Reduced Iranian influence in Iraq after the death of Qassem Soleimani
According to an analysis by the British newspaper “Telegraph”: “When Mr. Solaimani was killed by a US drone strike during a visit to Baghdad in January, Iran vowed “severe revenge” against the US through its proxy militias in Iraq. The pro-Iranian bloc in Iraq’s parliament also demanded the withdrawal of the 5,000 US and coalition troops in Iraq to help fight Islamic State.
“Nearly six months on, though, the foreign troops are still stationed across Iraq and look set to stay for some time. And apart from a rocket attack on a coalition base in March that killed a British soldier and two Americans, Iran-backed Shia militias have yet to make good their threats to avenge Solaimani’s death in spectacular fashion.
“Moreover, Iraq has just appointed its most pro-Western prime minister in years. Mustafa al-Khadimi was sworn in earlier this month, replacing Adel Abdul Mahdi, who stepped down last November in the wake of huge anti-government protests.
“A crunch point looms in mid-June when the US and Iraq are expected to hold a “strategic dialogue” conference to set out their future relationship. Far from bowing to demands to withdraw all troops, America and the wider coalition is likely to lobby for a continued – albeit smaller – presence to ensure that the Islamic State does not resurge.
“Esmail Ghani, a senior commander in Iran’s Revolutionary Guards, visited Baghdad in late March, in a bid to exercise sway over the choice of the new prime minister. But as a non-Arabic speaker who lacks both Mr. Solaimani’s warrior charisma and personal connections, the reception was lukewarm. Some senior Shia leaders declined to meet him.”

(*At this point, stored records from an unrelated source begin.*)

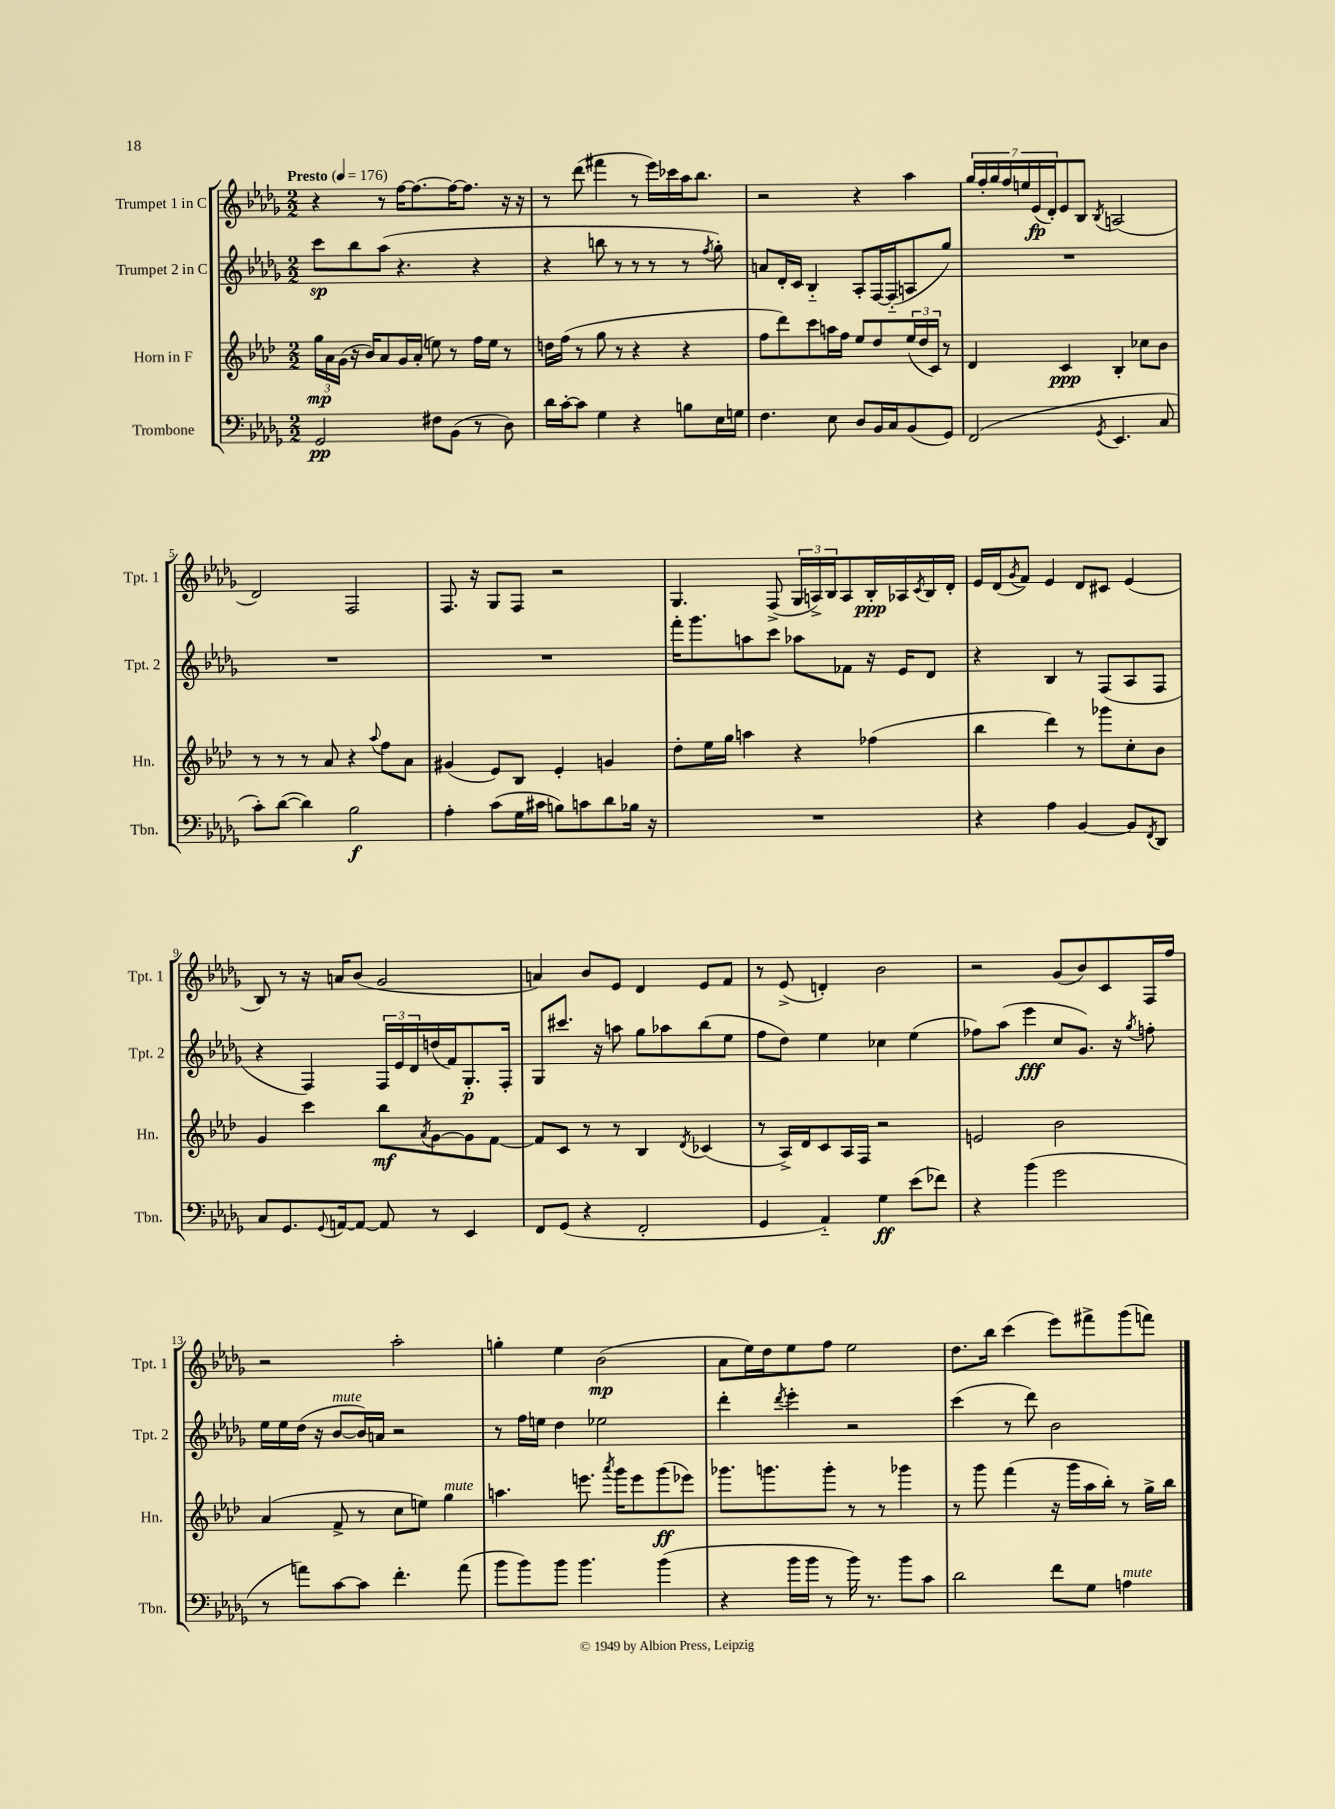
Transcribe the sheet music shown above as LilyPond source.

<<
\new StaffGroup <<
\new Staff = "s0" \with { instrumentName = "Trumpet 1 in C" shortInstrumentName = "Tpt. 1" } {
    \clef treble \key des \major \numericTimeSignature \time 2/2 \tempo "Presto" 4 = 176
    r4 r8 f''16~ f''8.~ f''16~ f''8. r16 r16 |
    r8 des'''8( fis'''4 r8 ees'''16) ces'''16 aes''16 bes''8. |
    r2 r4 aes''4 |
    \tuplet 7/4 { ges''16 f''16-. ges''16 f''16 e''16 ees'16\fp( des'16-.) } ees'8 bes8 \acciaccatura { bes8 } a2( |
    des'2) f2 |
    f8. r16 ges8 f8 r2 |
    ges4. f8->( \tuplet 3/2 { ges16 a16->) bes16 } a8 bes16-.\ppp aes16 \acciaccatura { c'8 } bes16 des'16-. |
    ees'16 des'16( \acciaccatura { ges'8 } f'8) ees'4 des'8 cis'8 ees'4( |
    bes8) r8 r16 a'16 bes'8( ges'2 |
    a'4) bes'8 ees'8 des'4 ees'8 f'8 |
    r8 ees'8->( d'4-.) bes'2 |
    r2 ges'8( bes'8) c'8 f16 f''16 |
    r2 aes''2-. |
    g''4-. ees''4 bes'2\mp( |
    aes'8 ees''16) des''16 ees''8 f''8 ees''2 |
    des''8. bes''16 c'''4( ees'''8) fis'''8-> ges'''8( f'''8) \bar "|." |
}
\new Staff = "s1" \with { instrumentName = "Trumpet 2 in C" shortInstrumentName = "Tpt. 2" } {
    \clef treble \key des \major \numericTimeSignature \time 2/2
    c'''8\sp bes''8 aes''8( r4. r4 |
    r4 b''8 r8 r8 r8 r8 \acciaccatura { f''8 } ges''8-.) |
    a'8 des'16-. c'16 bes4-_ aes8-. f16~ f16-_( a8 ges''8) |
    R1 |
    R1 |
    R1 |
    f'''16-. ges'''8. a''8 c'''8 aes''8 fes'8 r16 ees'16 des'8 |
    r4 bes4 r8 f8( aes8 f8 |
    r4 f4) \tuplet 3/2 { f16 ees'16 des'16 } d''16( f'16) ges8.-.\p f16-. |
    ges8 cis'''8. r16 a''8 ges''8 aes''8 bes''8( ees''8 |
    f''8 des''8) ees''4 ces''4 ees''4( |
    fes''8) aes''8( ees'''4\fff c''8 ges'8.) r16 \acciaccatura { ges''8 } f''8-. |
    ees''16 ees''16 des''16( r16 bes'8~^\markup { \italic "mute" } bes'16) a'16 r2 |
    r8 f''16 e''16 des''4 ees''2 |
    des'''4-. \acciaccatura { des'''8 } ees'''4-. r2 |
    c'''4( r8 des'''8) bes'2 \bar "|." |
}
\new Staff = "s2" \with { instrumentName = "Horn in F" shortInstrumentName = "Hn." } {
    \clef treble \key aes \major \numericTimeSignature \time 2/2
    \tuplet 3/2 { g''16\mp aes'16 g'16( } r16 bes'16) aes'8 g'16 aes'16-.( e''8) r8 f''16 e''16 r8 |
    d''16 f''16( r8 g''8 r8 r4 r4 |
    f''8 des'''8) c'''8 a''16 f''16 ees''8 des''8 \tuplet 3/2 { ees''16( des''16 c'16) } r8 |
    des'4 c'4\ppp bes4-. ces''8 bes'8 |
    r8 r8 r8 aes'8 r4 \appoggiatura { aes''8 } f''8 aes'8 |
    gis'4( ees'8) bes8 ees'4-. g'4 |
    des''8-. ees''16 g''16 a''4 r4 fes''4( |
    bes''4 des'''4) r8 ges'''8 c''8-. bes'8 |
    g'4 c'''4 bes''8\mf \acciaccatura { aes'8 } g'8~ g'8 f'8~ |
    f'8 c'8 r8 r8 bes4 \acciaccatura { des'8 } ces'4( |
    r8 aes16->) des'16 c'8 aes16 f16 r2 |
    e'2 bes'2 |
    aes'4( f'8-> r8 c''8 e''8) g''4^\markup { \italic "mute" } |
    a''4. e'''8. \acciaccatura { aes'''8 } g'''16 e'''8 g'''8\ff( ees'''8) |
    ges'''8. g'''8. g'''8-. r8 r8 ges'''4 |
    r8 g'''8 f'''4( r16 g'''16 aes''16 bes''16-.) r8 g''16-> bes''16 \bar "|." |
}
\new Staff = "s3" \with { instrumentName = "Trombone" shortInstrumentName = "Tbn." } {
    \clef bass \key des \major \numericTimeSignature \time 2/2
    ges,2\pp fis8 bes,8( r8 des8) |
    des'16 c'16~-. c'8 ges4 r4 b8 ees16 g16 |
    f4. ees8 des8 bes,16 c16 bes,8( ges,8) |
    f,2( \acciaccatura { ges,8 } ees,4. c8 |
    c'8-.) des'8~( des'4) bes2\f |
    aes4-. c'8( ges16 cis'16 b8) c'8 des'8 bes16 r16 |
    R1 |
    r4 aes4 bes,4~ bes,8 \acciaccatura { f,8 } des,8 |
    c8 ges,8. \appoggiatura { ges,8 } a,16~ a,8~ a,8 r8 ees,4 |
    f,8 ges,8( r4 f,2-. |
    ges,4 aes,4-_) ges4\ff ees'8( fes'8) |
    r4 bes'4( ges'2 |
    r8 a'8) c'8~ c'8 f'4.-. a'8( |
    bes'8 bes'8) bes'8 bes'4. bes'4( |
    r4 bes'16 bes'16 r8 bes'16) r8. bes'8 c'8 |
    des'2 f'8 ges8 a4^\markup { \italic "mute" } \bar "|." |
}
>>
>>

What is clear is that the wall of Iran’s castle of influence and sovereignty in Iraq is cracking, so Iranian officials are right to be fearing for the future. In the past, Iranian authorities constantly claimed they were marching ahead in the region and that their forces were on the frontlines of the West Bank. Not only did it fail to reach that target; it is now losing its main strategic point which is Iraq. This is mainly due to the death of Qassem Soleimani and the Iraqi people’s protests that have been ongoing for several months.